CONSIDERAÇÕES SOBRE A QUESTÃO DA FOME, UMA DAS GRANDES TRAGEDIAS NACIONAIS. COMENTARIOS AO ESTUDO DO IPEA, QUE APONTA PARA A IMPRESSIONANTE CIFRA DE 32 MILHÕES DE BRASILEIROS ACOMETIDOS PELA FOME. PESQUISA REALIZADA PELO PROFESSOR CARLOS MONTEIRO, DA USP, QUE MONTA O MAPA DA POBREZA NO BRASIL.

Autor
Valmir Campelo (PTB - Partido Trabalhista Brasileiro/DF)
Nome completo: Antônio Valmir Campelo Bezerra
Casa
Senado Federal
Tipo
Discurso
Resumo por assunto
POLITICA SOCIAL.:
  • CONSIDERAÇÕES SOBRE A QUESTÃO DA FOME, UMA DAS GRANDES TRAGEDIAS NACIONAIS. COMENTARIOS AO ESTUDO DO IPEA, QUE APONTA PARA A IMPRESSIONANTE CIFRA DE 32 MILHÕES DE BRASILEIROS ACOMETIDOS PELA FOME. PESQUISA REALIZADA PELO PROFESSOR CARLOS MONTEIRO, DA USP, QUE MONTA O MAPA DA POBREZA NO BRASIL.
Publicação
Publicação no DSF de 03/12/1996 - Página 19464
Assunto
Outros > POLITICA SOCIAL.
Indexação
  • ANALISE, ESTATISTICA, FOME, BRASIL, CONCENTRAÇÃO, REGIÃO NORTE, REGIÃO NORDESTE, COMPARAÇÃO, PAIS ESTRANGEIRO, AFRICA.
  • ANALISE, EFEITO, FOME, PREJUIZO, DESENVOLVIMENTO ECONOMICO, EFICACIA, INVESTIMENTO, ALIMENTAÇÃO, TRABALHADOR, AUMENTO, PRODUTIVIDADE.
  • NECESSIDADE, PRIORIDADE, COMBATE, FOME.

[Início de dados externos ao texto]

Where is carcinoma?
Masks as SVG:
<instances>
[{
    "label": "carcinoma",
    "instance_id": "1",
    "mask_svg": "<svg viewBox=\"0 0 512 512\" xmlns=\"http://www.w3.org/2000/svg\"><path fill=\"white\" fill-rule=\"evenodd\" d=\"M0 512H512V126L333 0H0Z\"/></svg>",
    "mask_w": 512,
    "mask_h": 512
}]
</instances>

O SR. VALMIR CAMPELO (PTB-DF. Pronuncia o seguinte discurso.) - Srª Presidente, Srªs. e Srs. Senadores, gostaria de abordar, neste meu pronunciamento de hoje, a questão da fome em nosso País, problema que preferimos ignorar mas que constitui uma das grandes tragédias nacionais.

Estudo do Instituto de Pesquisa Econômica Aplicada - IPEA - aponta para a impressionante e vergonhosa cifra de 32 milhões de brasileiros acometidos pela fome, uma população equivalente à da Argentina.

São 9 milhões de famílias, Srª Presidente, cuja renda, na melhor das hipóteses, permite-lhes adquirir apenas os nutrientes capazes de satisfazer suas necessidades nutricionais.

Metade dos brasileiros famintos reside nas cidades. Dentre a parcela de famintos rurais, há um predomínio absoluto deles na região Nordeste.

O citado estudo do IPEA utiliza o conceito de indigente para se referir às pessoas que passam fome, cuja definição técnica é a seguinte: pessoas cuja renda familiar corresponde, no máximo, ao valor da aquisição da cesta básica de alimentos que atende aos requerimentos nutricionais recomendados pela Organização Mundial de Saúde - OMS, para a família como um todo.

Uma outra pesquisa, realizada pelo Professor Carlos Monteiro, da USP, tenta mensurar a magnitude da fome no Brasil a partir do seu efeito nas pessoas desnutridas - no caso, a baixa estatura.

A vantagem desse tipo de pesquisa em relação ao estudo do IPEA, baseado em estimativa de renda, é que, ao contrário deste, ela não deixa de considerar eventuais alimentos que são consumidos pela população, mas que não são adquiridos nos mercados. Para as populações rurais, que cultivam roças de subsistência, essa é uma fonte de alimentação não negligenciável.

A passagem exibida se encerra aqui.